23 Kasım 2007 Cuma

İŞTE HARIKA FIKRALAR

RECAİ

Köylüler, kahvedeki televizyondan Ecevit'i izliyorlarmış. Recai hemen atlamış: "Biz Ecevit ile çok kankayızdır, tanır beni" Köylüler inanmamış tabii. Recai, çok ısrar edince, bir heyet toplayıp Ankara'ya gitmişler. Ecevit gerçekten de Recai'yi tanıyormuş. Heyet beyni ambele bir şekilde köye dönmüş. Daha sonraki bir gün ise TV'ye Clinton çıkmış. Recai yine: "Bu Clinton da beni tanır, aramızdan su sızmaz" Köylü bu hikayeye önce inanmamış ama Recai yine çok ısrar edince kendilerini ABD'de bulmuşlar.

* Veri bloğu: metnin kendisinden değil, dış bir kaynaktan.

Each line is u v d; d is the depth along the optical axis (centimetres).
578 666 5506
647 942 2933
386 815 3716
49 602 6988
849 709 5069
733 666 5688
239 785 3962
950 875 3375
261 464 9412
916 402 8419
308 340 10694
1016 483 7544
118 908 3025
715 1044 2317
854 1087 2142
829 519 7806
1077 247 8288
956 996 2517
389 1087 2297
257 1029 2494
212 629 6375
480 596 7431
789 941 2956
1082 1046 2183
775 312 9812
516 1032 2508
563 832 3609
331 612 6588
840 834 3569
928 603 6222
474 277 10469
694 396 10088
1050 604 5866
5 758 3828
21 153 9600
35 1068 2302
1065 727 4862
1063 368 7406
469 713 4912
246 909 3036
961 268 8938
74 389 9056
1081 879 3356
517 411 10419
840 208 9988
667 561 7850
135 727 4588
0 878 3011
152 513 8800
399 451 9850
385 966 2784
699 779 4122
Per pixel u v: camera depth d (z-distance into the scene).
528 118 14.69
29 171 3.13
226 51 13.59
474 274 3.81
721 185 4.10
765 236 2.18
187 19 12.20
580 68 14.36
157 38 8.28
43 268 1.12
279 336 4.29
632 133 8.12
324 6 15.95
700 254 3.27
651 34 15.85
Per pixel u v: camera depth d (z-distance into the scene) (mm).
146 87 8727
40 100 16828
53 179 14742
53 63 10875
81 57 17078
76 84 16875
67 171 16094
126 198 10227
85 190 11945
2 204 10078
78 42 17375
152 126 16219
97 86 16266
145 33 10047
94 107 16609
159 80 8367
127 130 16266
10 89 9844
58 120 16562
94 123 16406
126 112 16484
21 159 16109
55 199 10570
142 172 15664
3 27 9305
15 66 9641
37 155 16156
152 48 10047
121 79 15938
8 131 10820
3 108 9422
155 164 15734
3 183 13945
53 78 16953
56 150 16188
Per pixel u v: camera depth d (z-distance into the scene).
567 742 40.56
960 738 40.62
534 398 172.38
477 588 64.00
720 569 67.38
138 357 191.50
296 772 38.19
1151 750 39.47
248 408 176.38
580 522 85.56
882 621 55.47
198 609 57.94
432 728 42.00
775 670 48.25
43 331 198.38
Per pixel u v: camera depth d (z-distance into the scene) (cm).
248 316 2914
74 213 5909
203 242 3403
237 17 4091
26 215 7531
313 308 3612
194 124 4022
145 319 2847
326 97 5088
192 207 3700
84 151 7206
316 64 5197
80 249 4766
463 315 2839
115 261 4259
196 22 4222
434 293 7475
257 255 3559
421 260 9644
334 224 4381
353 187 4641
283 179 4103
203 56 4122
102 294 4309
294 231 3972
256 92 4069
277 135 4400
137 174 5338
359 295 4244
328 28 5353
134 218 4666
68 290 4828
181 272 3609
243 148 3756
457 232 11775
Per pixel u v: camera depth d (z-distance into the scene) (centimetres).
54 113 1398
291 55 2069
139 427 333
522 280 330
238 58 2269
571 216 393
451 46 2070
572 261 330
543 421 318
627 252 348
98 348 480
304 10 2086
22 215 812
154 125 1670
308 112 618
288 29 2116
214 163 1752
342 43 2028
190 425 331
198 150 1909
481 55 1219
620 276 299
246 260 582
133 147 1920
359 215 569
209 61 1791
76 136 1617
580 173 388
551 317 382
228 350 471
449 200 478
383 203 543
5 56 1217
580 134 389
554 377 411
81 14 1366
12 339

Miting öncesi Recai, Clinton'ın yanına gitmeden önce köylülere "Siz burada bekleyin, ben birazdan kankamla gelicem" demiş. Köylüler başlamış beklemeye. Ve bir anda ortalık alkışlara, bağrışmalara bürünmüş. Bir de bakmışlar, Clinton ile Recai cidden el ele kol kola sohbet ede ede geliyorlar. O sırada iki Amerikalı da kendi aralarında konuşuyor: "Yaw şu bizim Recai de yanındaki adam kim?"

TEKNOLOJİ

Amerikan, Japon ve Türk temsilcileri, bir toplantıda buluşuyorlar. Amerikalı kulağını tutarak bir şeyler söyleniyor. Japon ve Türk hemen atlıyor: "Ne yaptın sen?" diyerek. O da cevaplıyor: "Biz teknolojide çok ileriyiz. Kulağımızın içine küçük çipler yerleştirdik. Bu şekilde başkalarıyla görüşebiliyoruz" Biraz sonra da Japon, kendi kendine konuşmaya başlar ve de diğerleri sorar: "Peki sen ne yaptın?" O da "Biz teknolojide çok daha ileriyiz. Dişlerimizin içine çok daha küçük çipler yerleştirdik. Bu şekilde başkalarıyla görüşebiliyoruz" Ardından Türk daha fazla kendini tutamayarak bayağı gürültülü bir şekilde osurur. Amerikalı ve Japon sorarlar: "Ne yaptın sen?" Bizimki de cevaplar: "Faks çektim"

ATIN CEHENNEME

Fıkranın kahramanı ölmüş ve öbür tarafta hesabı incelenmeye başlanmış. Ve sonuç kötüymüş. Melek kararını vermiş: "Cehenneme" Zebaniler bunu götürürken birden bağırmaya başlamış: "Olmaaz. Ben dünyadayken bir dilenciye 100.000 lira vermiştiiim" Zebaniler gelip bu durumu Melek'e iletmişler. Melek: "Lan verin 100.000 lirasını, atın cehenneme!"